Streetsboro -- The School Board's plan for Wait Primary School is to close it in the event the school facilities bond issue passes at the ballot this fall.
Under the district's school facilities plan, students now attending Wait would move into an expanded and renovated Campus Elementary School.
Superintendent Michael Daulbaugh said there are several options for Wait Primary School in the event its students move to Campus Elementary School.
"We could keep it and use it for a non-educational use, but we'd first have to abate all the asbestos in it," he said.
The district also could abate the asbestos in the facility and sell it, probably for a commercial use, but he said abating asbestos is potentially a "huge cost."
The third option he said he sees is to demolish Wait Primary School and sell the property, which he said "could be a pretty valuable piece of real estate."
The 11.47-acre property is valued at nearly $250,000, according to online Portage County property records.
The bond issue which would help pay for the renovation and expansion of Campus Elementary School includes 4.56 mills to buy bonds for new school construction and renovation and a half mill for the "acquisition, construction, enlargement, renovation, and financing of general permanent improvements to the buildings," according to a resolution passed earlier this summer by the School Board.
When the existing facilities at Campus and the other schools are renovated, Superintendent Michael Daulbaugh said they will feel different.
"They're going to all get new heating and cooling systems; they're going to bring electric up to code; they're going to be green buildings," he said. "The [state] standard is, they renovate to 'like new,'" he said.
School Board member Kevin Grimm said there are security improvements that could be made at Campus over the current system at Wait.
"I think there are some security conditions that need to be looked at," he said. "Not every door in [Wait] has a key card. Swipe card access needs to be better."
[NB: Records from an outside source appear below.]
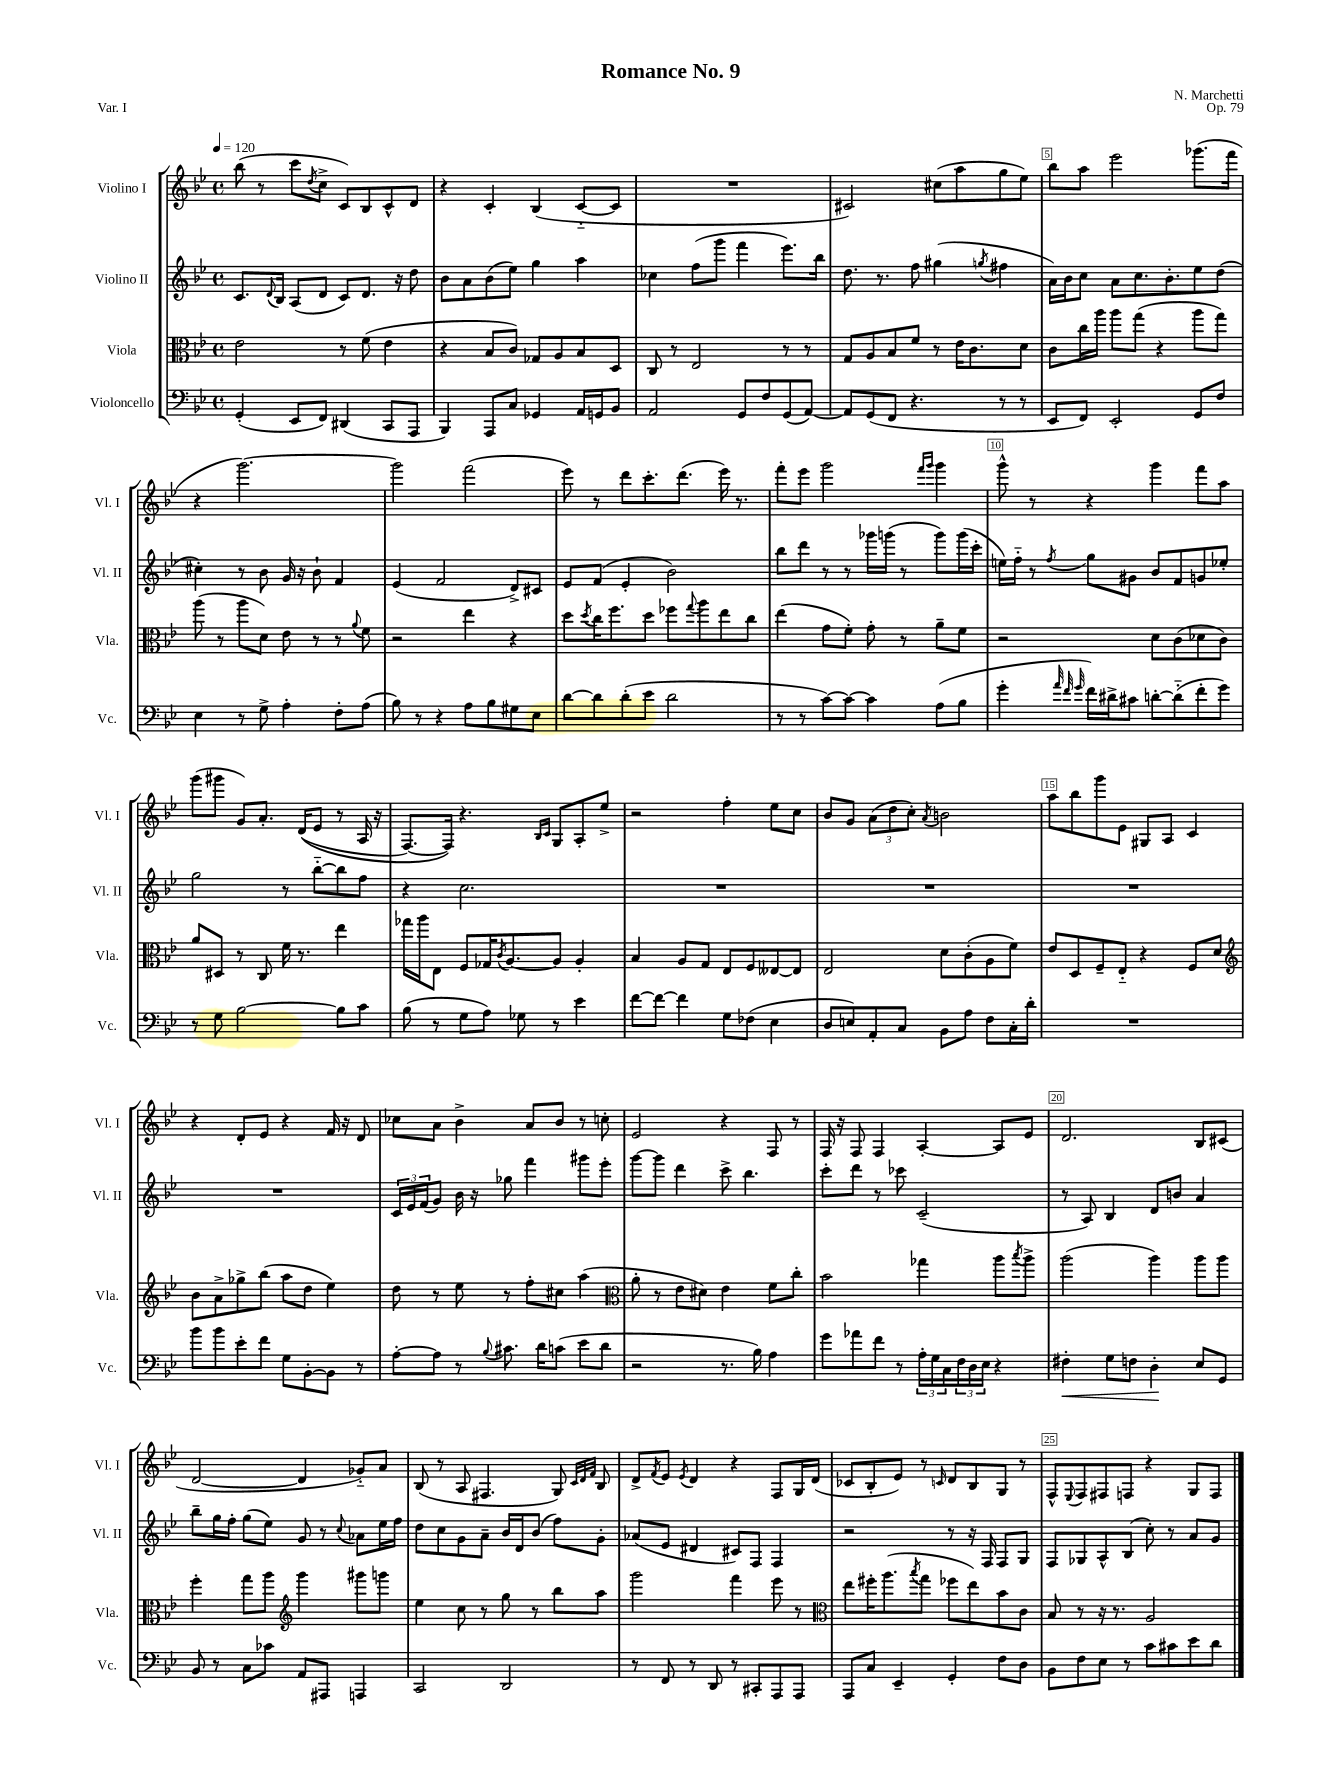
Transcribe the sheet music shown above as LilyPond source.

\header { title = "Romance No. 9" composer = "N. Marchetti" opus = "Op. 79" piece = "Var. I" }
<<
\new StaffGroup <<
\new Staff = "s0" \with { instrumentName = "Violino I" shortInstrumentName = "Vl. I" } {
    \clef treble \key bes \major \defaultTimeSignature \time 4/4 \tempo 4 = 120
    bes''8( r8 c'''8 \acciaccatura { d''8 } c''8-> c'8) bes8 c'8-^ d'8 |
    r4 c'4-. bes4( c'8~-_ c'8 |
    R1 |
    cis'2) cis''8( a''8 g''8 ees''8) |
    bes''8 a''8 ees'''2 ges'''8.( f'''16 |
    r4 g'''2.~) |
    g'''2 f'''2( |
    ees'''8) r8 d'''8 c'''8.-. d'''8.( ees'''16) r8. |
    f'''8-. ees'''8 g'''2 \grace { f'''16 g'''16 } g'''4 |
    g'''8-^ r8 r4 g'''4 f'''8 a''8 |
    g'''8( gis'''8 g'8) a'8.-. d'16(\( ees'8 r8 a16 r16 |
    f8.~) f16\) r4. \grace { bes16 c'16 } g8 a8-. ees''8-> |
    r2 f''4-. ees''8 c''8 |
    bes'8 g'8 \tuplet 3/2 { a'8( d''8 c''8-.) } \acciaccatura { a'8 } b'2 |
    a''8 bes''8 g'''8 ees'8 gis8 a8 c'4 |
    r4 d'8-. ees'8 r4 f'16 r16 d'8 |
    ces''8 a'8 bes'4-> a'8 bes'8 r8 c''8-. |
    ees'2 r4 f8 r8 |
    f16 r16 f8 f4 a4~-. a8 ees'8 |
    d'2. bes8 cis'8( |
    d'2~ d'4 ges'8-_) a'8 |
    bes8( r8 a8 fis4. g8) \grace { c'32 d'32 f'32 } bes8 |
    d'8-> \acciaccatura { f'8 } ees'8 \acciaccatura { ees'8 } d'4 r4 f8 g16 d'16( |
    ces'8 bes8-. ees'8) r8 \grace { c'16 } d'8 bes8 g8 r8 |
    f8-^ \appoggiatura { ees8 } f8 fis8 f8 r4 g8 f8 \bar "|." |
}
\new Staff = "s1" \with { instrumentName = "Violino II" shortInstrumentName = "Vl. II" } {
    \clef treble \key bes \major \defaultTimeSignature \time 4/4
    c'8. \appoggiatura { d'8 } bes16 a8( d'8 c'8) d'8. r16 d''8 |
    bes'8 a'8 bes'8( ees''8) g''4 a''4 |
    ces''4 f''8( g'''8 f'''4 ees'''8.) bes''16 |
    d''8. r8. f''8 gis''4( \acciaccatura { g''8 } fis''4 |
    a'16) bes'16 c''8 a'8 c''8. bes'8.-. ees''8 d''8( |
    cis''4-.) r8 bes'8 g'16 r16 bes'8-! f'4 |
    ees'4( f'2 d'8->) cis'8 |
    ees'8 f'8( ees'4-. bes'2) |
    bes''8 d'''8 r8 r8 ges'''16 g'''16( r8 g'''8) g'''16( c'''16-. |
    e''16) f''16-_ r8 \acciaccatura { f''8 } g''8 gis'8 bes'8 f'8 g'8 ees''8-. |
    g''2 r8 bes''8~-_ bes''8 f''8 |
    r4 c''2. |
    R1 |
    R1 |
    R1 |
    R1 |
    \tuplet 3/2 { c'16 ees'16 f'16( } g'8) bes'16 r16 ges''8 f'''4 gis'''8 ees'''8-. |
    g'''8~ g'''8 d'''4 c'''8-> bes''4. |
    c'''8-. d'''8 r8 ces'''8 c'2--( |
    r8 a8) bes4 d'8 b'8 a'4 |
    bes''8-- g''16 f''16-. g''8( ees''8) g'8 r8 \appoggiatura { c''8 } aes'8 ees''16 f''16 |
    d''8 c''8 g'8 a'8-- bes'16 d'16 bes'8( f''8) g'8-. |
    aes'8( ees'8 dis'4 cis'8) f8 f4 |
    r2 r8 r16 f16 f8 g8 |
    f8 ges8 a8-^ bes8( c''8-.) r8 a'8 g'8 \bar "|." |
}
\new Staff = "s2" \with { instrumentName = "Viola" shortInstrumentName = "Vla." } {
    \clef alto \key bes \major \defaultTimeSignature \time 4/4
    ees'2 r8 f'8( ees'4 |
    r4 bes8 c'8) ges8 a8 bes8 d8 |
    c8 r8 ees2 r8 r8 |
    g8 a8 bes8 f'8 r8 ees'16 c'8. d'8 |
    c'8 c''16 a''16 a''8 g''8( r4 a''8 g''8) |
    a''8( r8 a''8 d'8) ees'8 r8 r8 \appoggiatura { a'8 } f'8 |
    r2 ees''4 r4 |
    d''8 \acciaccatura { d''8 } c''16 f''8. d''8 fes''8 \appoggiatura { g''8 } a''8 ees''8 c''8 |
    ees''4( g'8 f'8-.) g'8-. r8 a'8-- f'8 |
    r2 d'8 c'8( des'8 c'8) |
    a'8 dis8 r8 c8 f'16 r8. ees''4 |
    ges''16 a''16 ees8 f8 ges16 \acciaccatura { c'8 } a8.~ a8 a4-. |
    bes4 a8 g8 ees8 f8 eeses8~ eeses8 |
    ees2 d'8 c'8-.( a8 f'8) |
    ees'8 d8 f8-- ees8-_ r4 f8 d'8 |
    \clef treble bes'8 a'8-> ges''8-> bes''8( a''8 d''8 ees''4) |
    d''8 r8 ees''8 r8 f''8-. cis''8 a''4( |
    \clef alto a'8-. r8 ees'8 dis'8) ees'4 f'8 c''8-. |
    bes'2 ges''4 a''8 \acciaccatura { bes''8 } a''8-> |
    a''2( a''4) a''8 a''8 |
    f''4-. g''8 a''8 \clef treble g'''4 gis'''8 g'''8 |
    ees''4 c''8 r8 g''8 r8 bes''8 a''8 |
    g'''2 f'''4 ees'''8 r8 |
    \clef alto ees''8 fis''16-. a''8.( \acciaccatura { bes''8 } g''8 fes''8 ees''8) bes'8 c'8 |
    bes8 r8 r16 r8. a2 \bar "|." |
}
\new Staff = "s3" \with { instrumentName = "Violoncello" shortInstrumentName = "Vc." } {
    \clef bass \key bes \major \defaultTimeSignature \time 4/4
    g,4-.( ees,8 f,8) dis,4( c,8 a,,8 |
    bes,,4) a,,8 c8 ges,4 a,16 g,16 bes,8 |
    a,2 g,8 f8 g,8( a,8~) |
    a,8 g,8( f,8 r4. r8 r8 |
    ees,8 f,8) ees,2-. g,8 f8 |
    ees4 r8 g8-> a4-. f8-. a8( |
    bes8) r8 r4 a8 bes8 gis8 ees8 |
    d'8~ d'8 d'8-.( ees'8 d'2 |
    r8 r8 c'8~) c'8~ c'4 a8( bes8 |
    g'4-. \grace { a'32 f'32 g'32 } f'16) dis'16-> cis'8 d'8~-. d'8-_( f'8-. g'8) |
    r8 g8 bes2~ bes8 c'8 |
    bes8( r8 g8 a8) ges8 r8 ees'4 |
    f'8~ f'8~ f'4 g8 fes8( ees4 |
    d8 e8) a,8-. c8 bes,8 a8 f8 c16-. d'16-. |
    R1 |
    bes'8 bes'8 ees'8-. f'8 g8 bes,8~-. bes,8 r8 |
    a8~-. a8 r8 \appoggiatura { bes8 } cis'8. d'16 c'8( ees'8 d'8 |
    r2 r8. bes16) a4 |
    g'8 aes'8 f'8 r8 \tuplet 3/2 { a16-. g16 c16 } \tuplet 3/2 { f16 d16 ees16 } r4 |
    fis4-.\< g8 f8 d4-.\! ees8 g,8 |
    bes,8 r8 c8 ces'8 a,8 ais,,8 a,,4 |
    c,2 d,2 |
    r8 f,8 r8 d,8 r8 cis,8-. a,,8 a,,8 |
    a,,8 c8 ees,4-- g,4-. f8 d8 |
    bes,8 f8 ees8 r8 c'8 cis'8 ees'8 d'8 \bar "|." |
}
>>
>>
\layout { \context { \Score \override BarNumber.break-visibility = ##(#f #t #t) barNumberVisibility = #(every-nth-bar-number-visible 5) \override BarNumber.stencil = #(make-stencil-boxer 0.1 0.3 ly:text-interface::print) } }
Grimm also said security on the exterior of the building could be better. There's no drive behind the building enabling police to patrol the entire building, he said.
"The plan for this building the way it is would not pass," he said, explaining the district hasn't added a drive behind the building because plans are to close it.
Grimm also said the public announcement system could be updated as part of the plan. He said there may be systems available that enable teachers to broadcast over the PA via their classroom phones, which could improve communications if an intruder has entered the building.
At all the schools, he said, electric wiring should be updated for the 21st century. There shouldn't be exposed wires running around the room, which have become necessary to power computers and other teaching tools that have come into being since Wait was opened in 1961.
It also doesn't make sense, he said, to have heating vents in the ceilings, since heat rises.
Daulbaugh said infrastructure improvements will be made at all the buildings, except Henry Defer Intermediate School, which was built in 2002.
"Everybody talks about teaching our students 21st century skills, but our buildings lack the infrastructure to house the technology," he said.
For example, since many ceiling tiles are asbestos, the district can't just drill a hole in the ceiling to install overhead projection systems, he said.